Department of Pharmacy, College of Pharmacy, Gachon University, Hambakmoeiro 191, Yeonsu-gu, Incheon, Republic of Korea


Can researchers simultaneously consider academic interest and the integrated platform of ‘from bench to market, and from market to bench’ during their drug R&D process? For the purpose, which type of factors need to be considered? Among current feasible factors, chemists in drug R&D can choose structural novelty of drug for IP transfer. In the contrast to the factor, current dominant strategy of drug discovery is rational drug design against a determined novel target (disease, MOA, pathway, or protein) and the strategy can exclude structural novel compounds due to weak activity towards the target. However, regardless of the main strategy, chemists can wonder how to maximize the utility of their new compounds as like drug repositioning of a clinical drug in drug discovery.
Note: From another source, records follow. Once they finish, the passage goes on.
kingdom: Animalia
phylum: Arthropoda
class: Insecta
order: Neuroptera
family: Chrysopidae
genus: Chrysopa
In my study, the drug discovery ‘from curiosity in chemical structure, itself of drug scaffold’ rather than ‘from a specific target’ was considered. As an example, synthetic methodology of a novel drug scaffold, anomeric N,N-diarylamino tetrahydropyran was developed through C(sp3)-H functionalized  cross-dehydrogenative coupling of aminoalochol under non-metal condition (TEMPO/iodine, TEMPO/ trivalent iodine) with the mechanistic explanation. In sequence, to investigate the utility of the new scaffold, 2D & 3D similarity screening and chemo-centric molecular target prediction were conducted to propose plausible target profiling. The selected list of predicted target proteins was proved by the experimental assay. As another example, asymmetric catalyzed dearomatization will be added with closed information.